Dieser 1927 veröffentlichte Aufsatz erschien 2012 in einer illustrierten Buchausgabe – siehe hier die Besprechung bei „Glanz&Elend“.

Eine ähnliche journalistische Arbeit findet sich auch im Werk der französischen Reporterlegende Albert Londres.

Ein weiteres Buch zum Thema: Ulla Kriebernegg, Gerald Lamprecht, Roberta Maierhofer, Andrea Strutz (Hrsg.): “Nach Amerika nämlich! Jüdische Migrationen in die Amerikas im 19. und 20. Jahrhundert”, Wallstein Verlag.

„April. Die Geschichte einer Liebe“ kann beim Projekt Gutenberg gelesen werden.

Joseph Roth: Kranke Menschheit (1919).

“Kopf? Eine heikle Angelegenheit. Je schiefer ein Kopf sitzt, desto fester ist sein Träger überzeugt, dass alle anderen Köpfe schief sind und er seinen eigenen hoch und gerade trägt.”

Quelle: “Kranke Menschheit”, undatierte Erzählung, in: “Joseph Roth - Die Erzählungen”, Kiepenheuer & Witsch Verlag, 2008.

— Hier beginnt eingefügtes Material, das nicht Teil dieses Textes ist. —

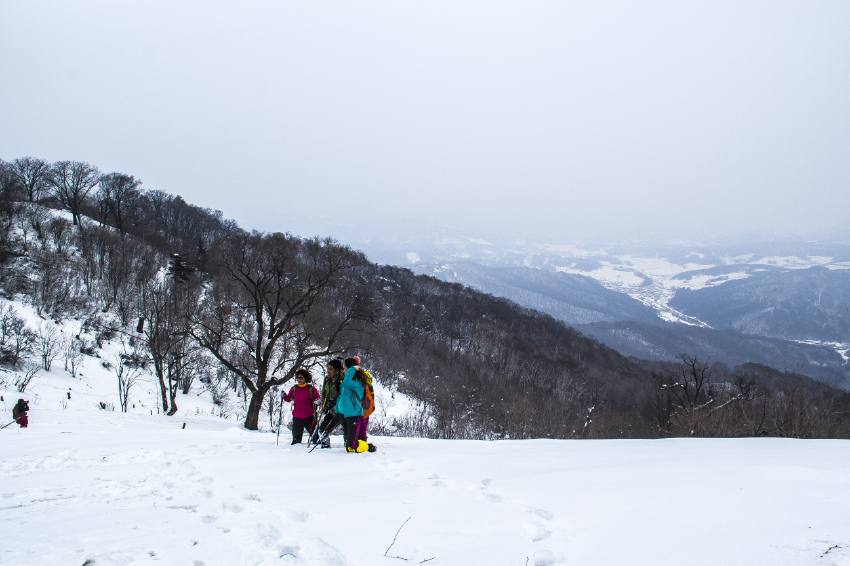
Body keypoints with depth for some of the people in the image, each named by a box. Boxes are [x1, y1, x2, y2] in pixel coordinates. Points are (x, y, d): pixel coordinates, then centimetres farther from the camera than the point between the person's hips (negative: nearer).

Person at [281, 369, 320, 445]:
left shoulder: (311, 389, -3)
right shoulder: (294, 388, 6)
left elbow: (318, 399, 1)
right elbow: (288, 399, 16)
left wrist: (318, 402, -21)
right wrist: (284, 396, -5)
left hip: (309, 418, -2)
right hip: (297, 418, 3)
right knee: (296, 440, 2)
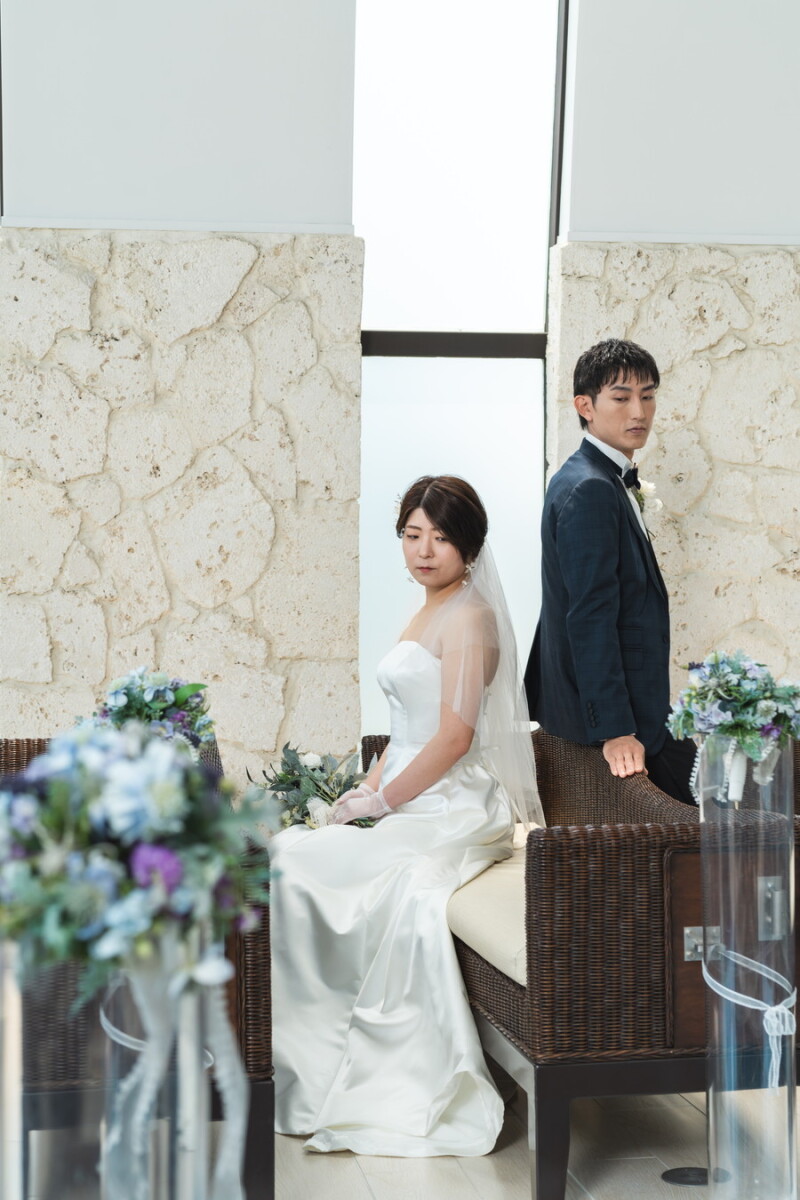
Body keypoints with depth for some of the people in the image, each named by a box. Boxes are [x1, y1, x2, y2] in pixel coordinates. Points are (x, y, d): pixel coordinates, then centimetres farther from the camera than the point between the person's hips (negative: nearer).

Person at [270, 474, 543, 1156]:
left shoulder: (470, 617, -11)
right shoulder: (429, 613, 18)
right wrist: (369, 790, 6)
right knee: (286, 857, -9)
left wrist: (382, 802, -12)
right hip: (411, 805, 9)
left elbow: (455, 737, -17)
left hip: (453, 812, -9)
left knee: (292, 863, -20)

Diese frühe Erzählung, vermutlich um 1919 entstanden, entwickelt in wenigen Zügen die Geschichte eines Mannes in der Aufnahmestation einer Nervenheilanstalt.
In Rückblenden wird nur wenig Skizzenhaftes über diesen Heinrich Reinegg angedeutet - offensichtlich ein Mensch, der vom Krieg und den damit zusammenhängenden Erlebnissen schwer traumatisiert ist. Zunächst erscheint Reinegg wie ein Spaziergänger, ein zufälliger Besucher in der Klinik. Auch im Wartezimmer verwischen sich die Grenzen zwischen “drinnen” und “draußen”, lässt Roth den Leser zeitweise im Unklaren: Werden die Patienten wegen körperlicher Gebrechen behandelt oder hat ihre Seele gelitten? Und was ist unter “Normalität” zu verstehen? Was bedeutet Menschsein und wo gehört man hin? Für Heinrich Reinegg klärt sich diese Frage - scheinbar - mit der Aufnahme in die Klinik, der letzte Satz der Erzählung lautet:

“Es ist schön, dachte Heinrich Reinegg, nun bin ich wohl endlich dort, wohin ich gehöre.”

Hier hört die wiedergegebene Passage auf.